(QUÉ HACER)
Edita las líneas del listado que van desde la que contiene "Can you tell" hasta la que contiene "0.215576, -0.125878, 0.786294]]", ambas incluidas. Cambia "OpenCV axes" por "OpenCV conventions" y deja todo lo demás igual.

(LISTADO DEL EJERCICIO)

◆ ◆ ◆ ◆ ◆ ◆ ◆

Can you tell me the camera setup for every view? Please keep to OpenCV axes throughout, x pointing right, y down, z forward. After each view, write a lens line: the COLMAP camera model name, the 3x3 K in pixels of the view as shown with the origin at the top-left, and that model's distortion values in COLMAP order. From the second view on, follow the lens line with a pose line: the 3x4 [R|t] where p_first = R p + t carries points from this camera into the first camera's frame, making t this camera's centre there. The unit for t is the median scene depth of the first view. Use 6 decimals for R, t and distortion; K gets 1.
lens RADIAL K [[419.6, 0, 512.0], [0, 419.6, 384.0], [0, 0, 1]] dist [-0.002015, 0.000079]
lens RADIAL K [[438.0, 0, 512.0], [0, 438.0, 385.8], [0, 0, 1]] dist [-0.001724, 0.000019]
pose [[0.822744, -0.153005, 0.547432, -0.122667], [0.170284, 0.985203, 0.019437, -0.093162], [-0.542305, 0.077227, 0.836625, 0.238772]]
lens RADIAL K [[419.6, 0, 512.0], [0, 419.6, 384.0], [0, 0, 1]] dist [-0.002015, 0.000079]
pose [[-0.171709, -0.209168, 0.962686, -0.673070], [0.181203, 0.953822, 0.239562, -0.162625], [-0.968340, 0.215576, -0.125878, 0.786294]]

◆ ◆ ◆ ◆ ◆ ◆ ◆

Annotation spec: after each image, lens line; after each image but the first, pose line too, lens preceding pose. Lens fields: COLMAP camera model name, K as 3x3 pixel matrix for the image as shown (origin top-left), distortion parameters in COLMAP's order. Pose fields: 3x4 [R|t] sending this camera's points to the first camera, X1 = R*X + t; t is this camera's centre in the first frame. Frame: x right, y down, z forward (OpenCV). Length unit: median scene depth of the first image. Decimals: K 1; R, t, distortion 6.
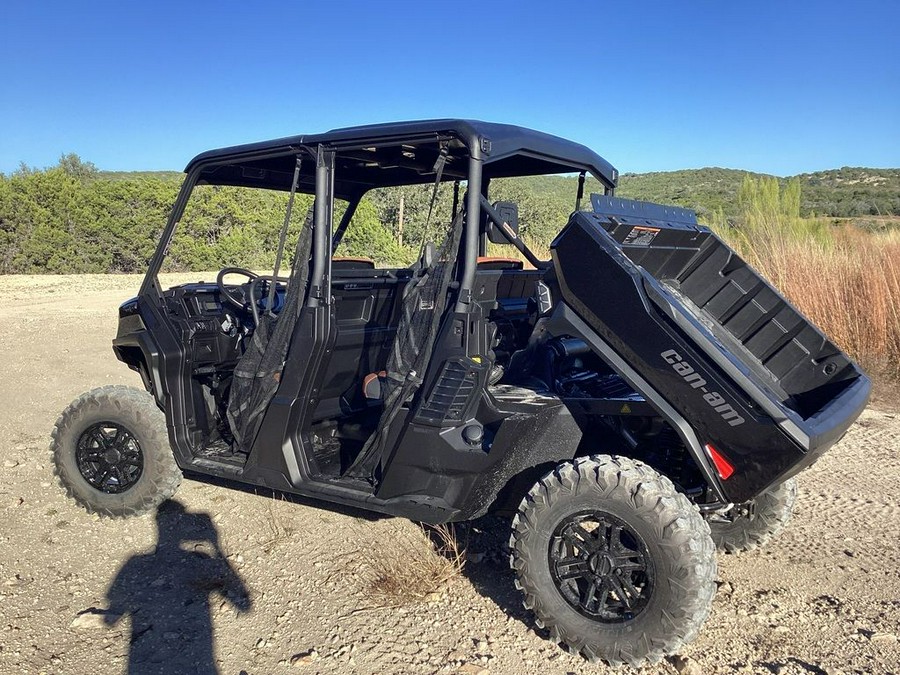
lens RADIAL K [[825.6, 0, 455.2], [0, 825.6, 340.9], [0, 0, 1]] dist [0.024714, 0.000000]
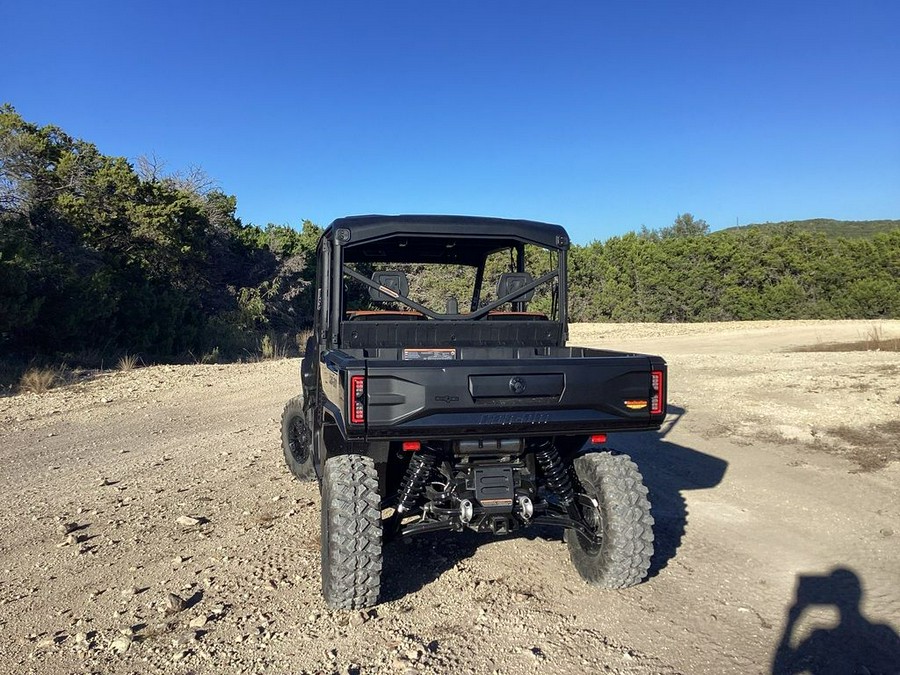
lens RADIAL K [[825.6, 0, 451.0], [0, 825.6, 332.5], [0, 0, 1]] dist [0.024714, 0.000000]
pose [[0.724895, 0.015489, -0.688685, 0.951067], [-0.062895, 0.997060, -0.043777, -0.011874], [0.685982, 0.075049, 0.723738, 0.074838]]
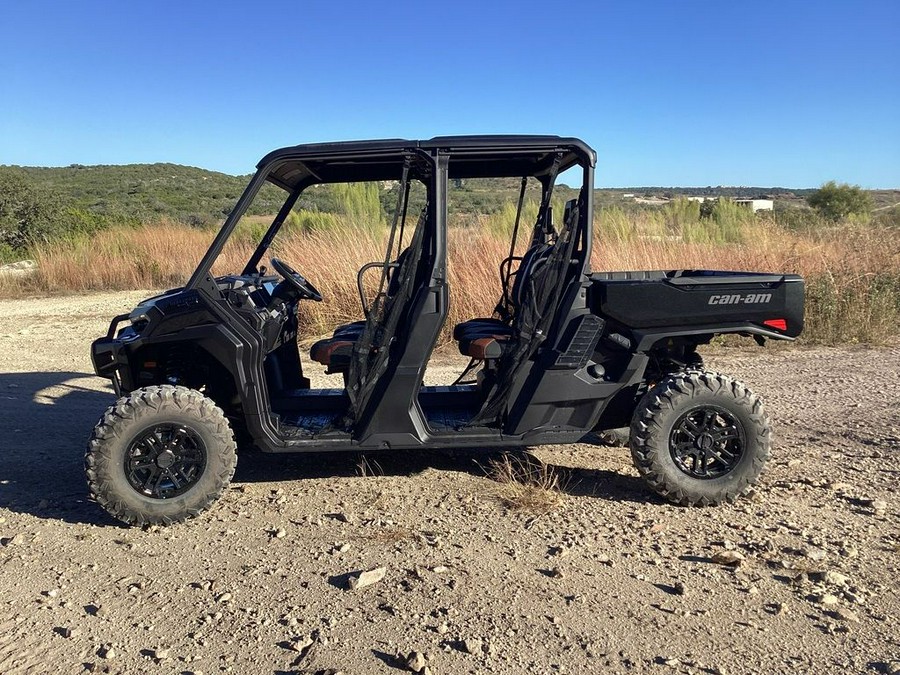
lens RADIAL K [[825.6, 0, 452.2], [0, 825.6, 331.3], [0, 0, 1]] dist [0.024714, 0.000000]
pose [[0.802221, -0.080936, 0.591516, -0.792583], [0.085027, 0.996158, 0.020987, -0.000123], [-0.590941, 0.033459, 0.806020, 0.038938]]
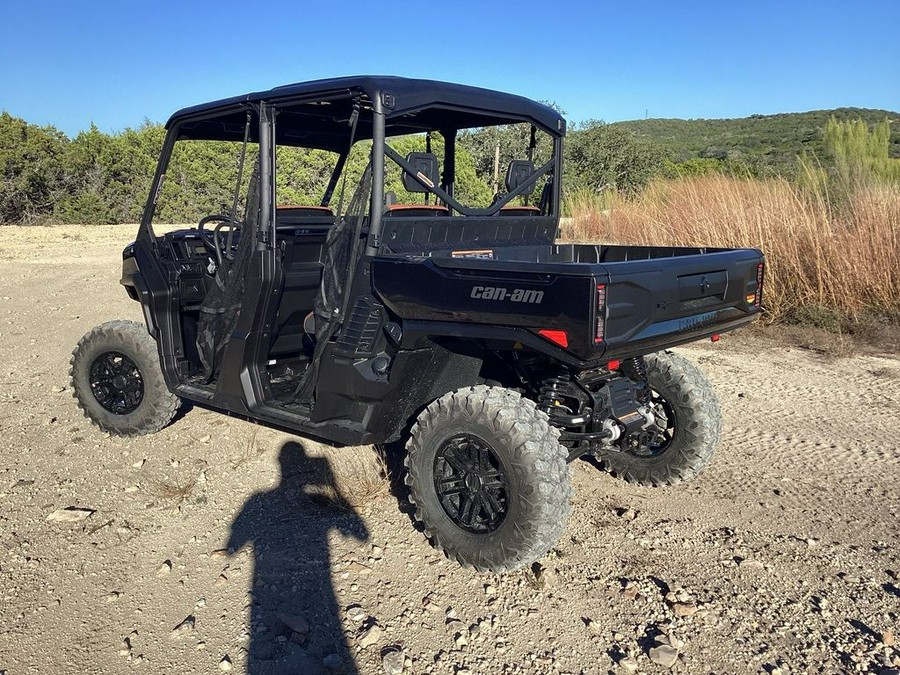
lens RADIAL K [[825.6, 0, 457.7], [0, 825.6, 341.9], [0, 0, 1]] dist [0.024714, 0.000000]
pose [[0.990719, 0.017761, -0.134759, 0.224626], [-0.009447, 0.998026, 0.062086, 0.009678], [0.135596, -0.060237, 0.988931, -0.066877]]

◆ ◆ ◆ ◆ ◆ ◆ ◆

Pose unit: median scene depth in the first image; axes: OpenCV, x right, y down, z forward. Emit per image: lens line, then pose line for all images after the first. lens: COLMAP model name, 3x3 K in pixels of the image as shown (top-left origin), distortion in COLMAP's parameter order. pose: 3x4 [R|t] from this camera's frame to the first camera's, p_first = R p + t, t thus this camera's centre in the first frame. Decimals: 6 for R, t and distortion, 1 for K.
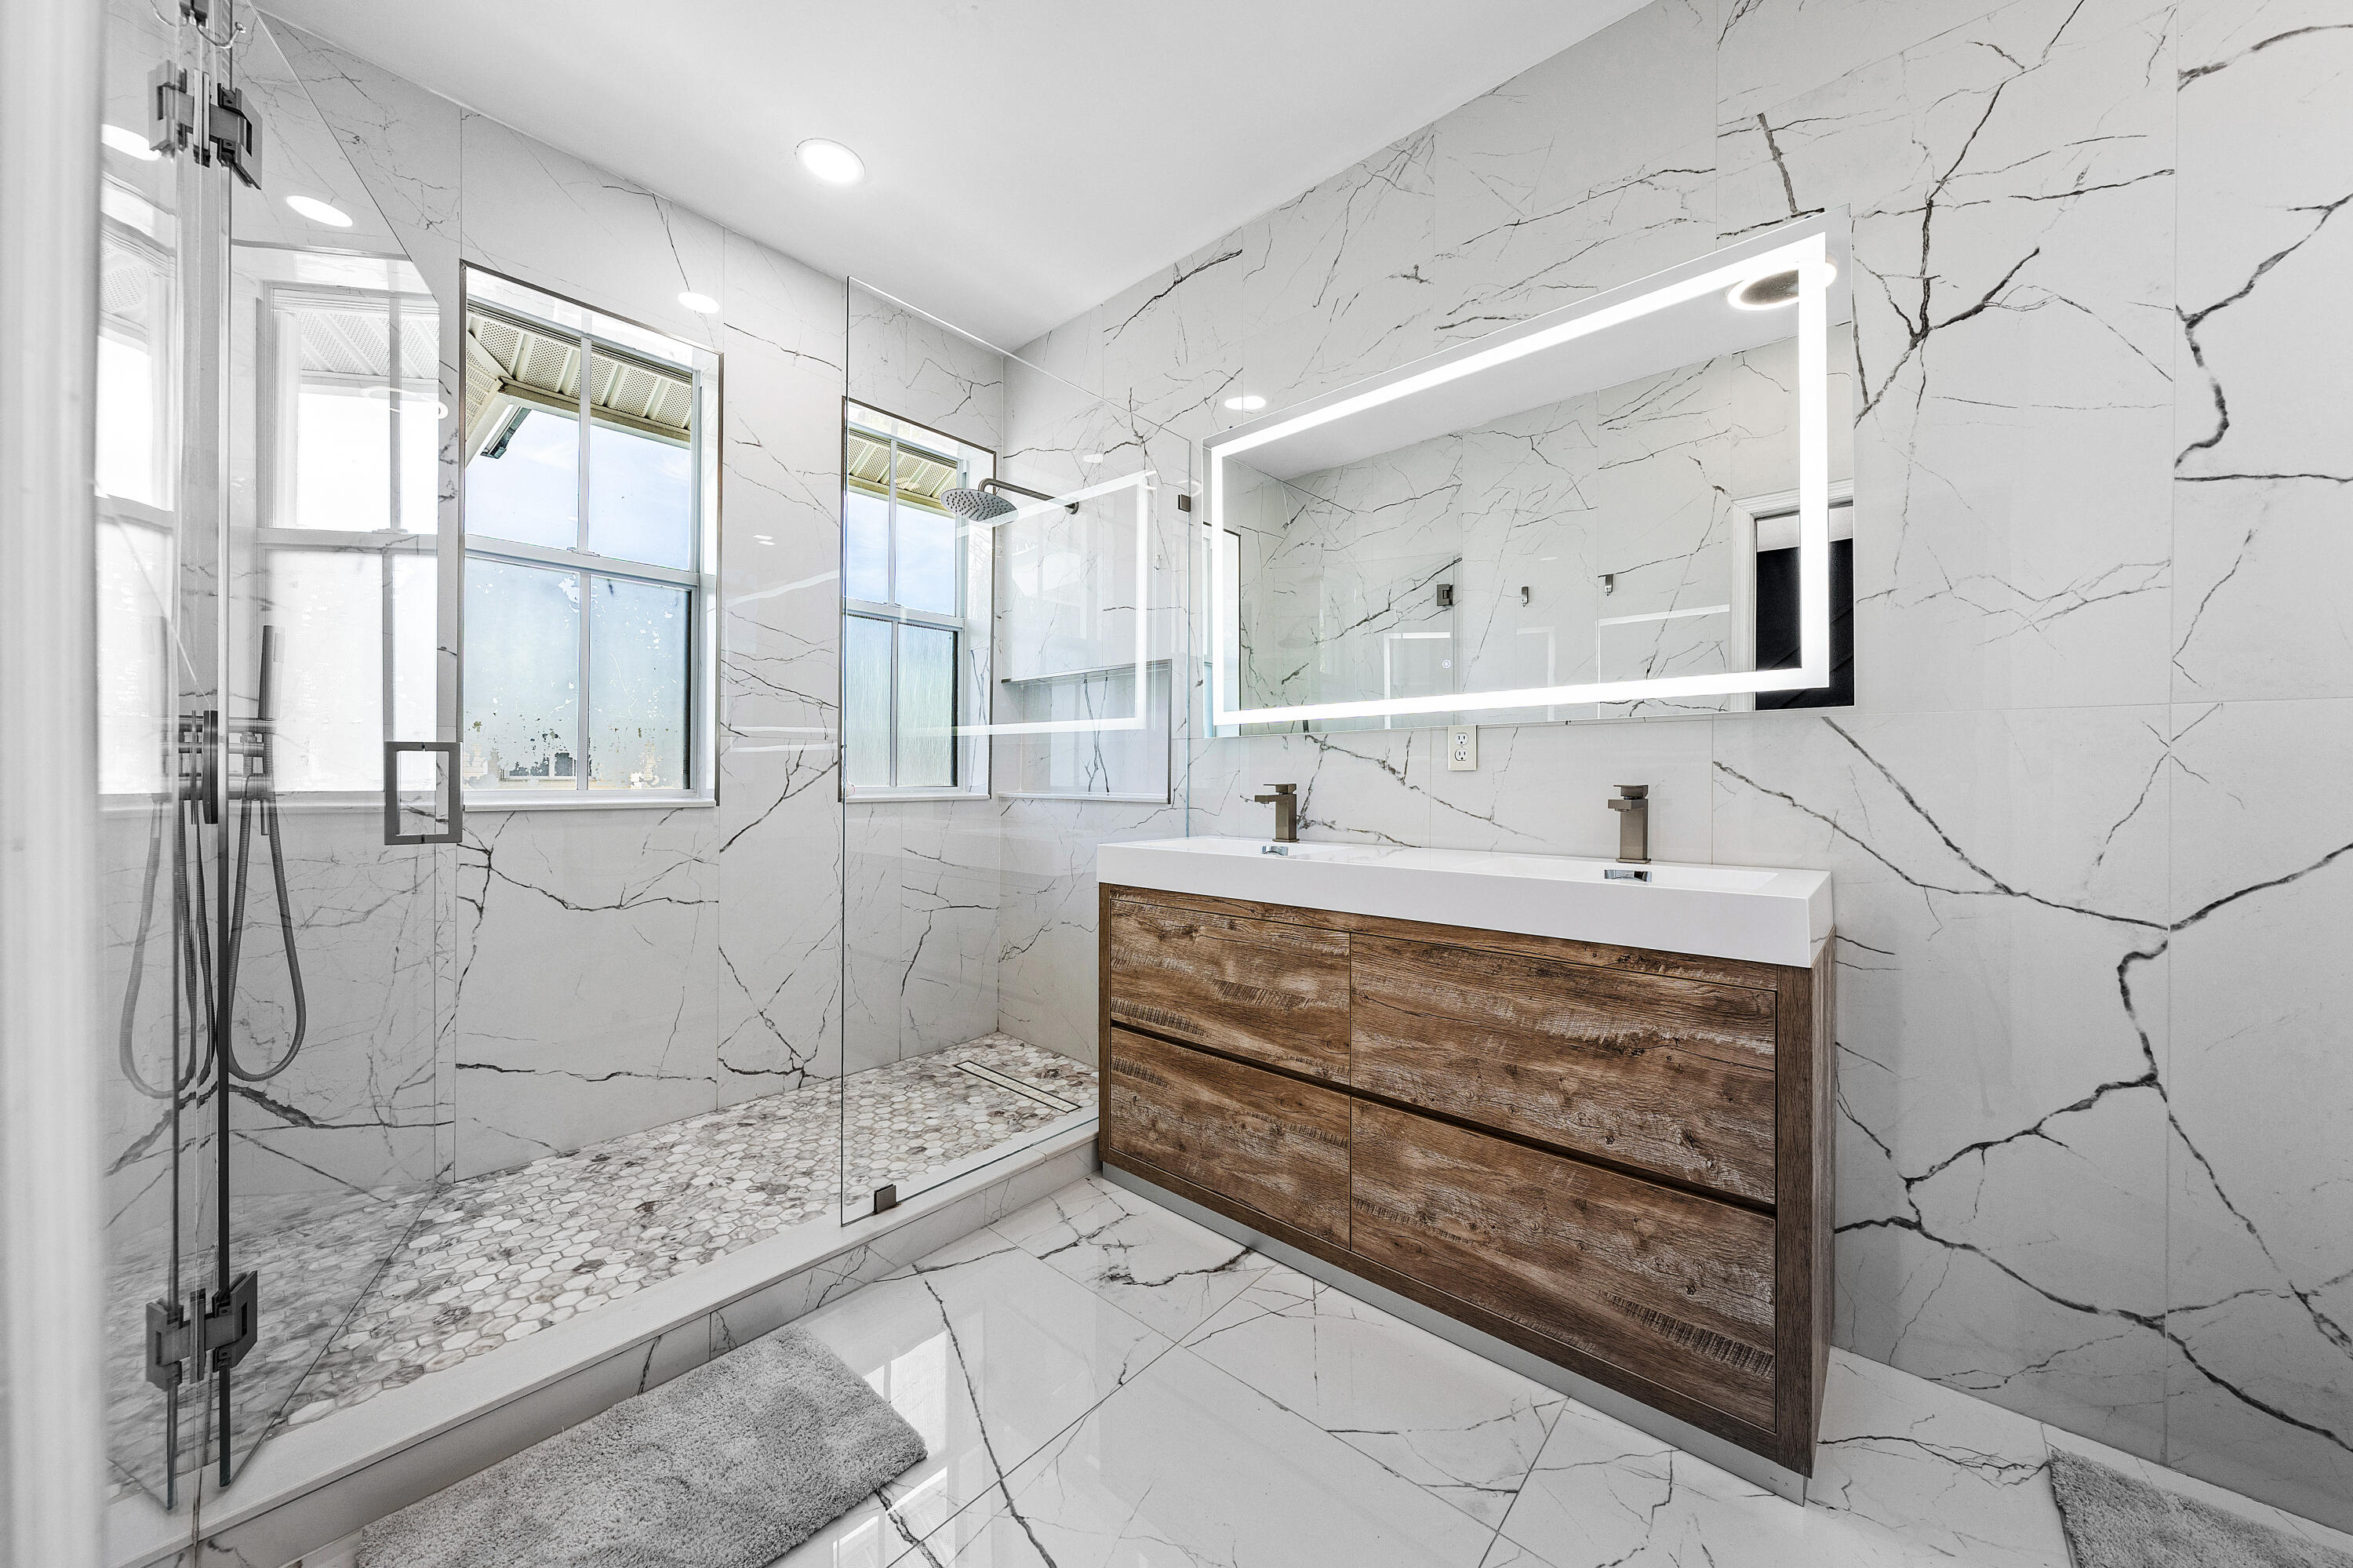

◆ ◆ ◆ ◆ ◆ ◆ ◆

(SOLUCIÓN PROPUESTA)
Can you tell me the camera setup for every view? Please keep to OpenCV conventions throughout, x pointing right, y down, z forward. After each view, write a lens line: the COLMAP camera model name, the 3x3 K in pixels of the view as shown with the origin at the top-left, and that model's distortion values in COLMAP order. From the second view on, follow the lens line with a pose line: the 3x4 [R|t] where p_first = R p + t carries points from this camera into the first camera's frame, making t this camera's centre there. The unit for t is the median scene depth of the first view. Use 6 decimals for R, t and distortion; K gets 1.
lens RADIAL K [[419.6, 0, 512.0], [0, 419.6, 384.0], [0, 0, 1]] dist [-0.002015, 0.000079]
lens RADIAL K [[438.0, 0, 512.0], [0, 438.0, 385.8], [0, 0, 1]] dist [-0.001724, 0.000019]
pose [[0.822744, -0.153005, 0.547432, -0.122667], [0.170284, 0.985203, 0.019437, -0.093162], [-0.542305, 0.077227, 0.836625, 0.238772]]
lens RADIAL K [[419.6, 0, 512.0], [0, 419.6, 384.0], [0, 0, 1]] dist [-0.002015, 0.000079]
pose [[-0.171709, -0.209168, 0.962686, -0.673070], [0.181203, 0.953822, 0.239562, -0.162625], [-0.968340, 0.215576, -0.125878, 0.786294]]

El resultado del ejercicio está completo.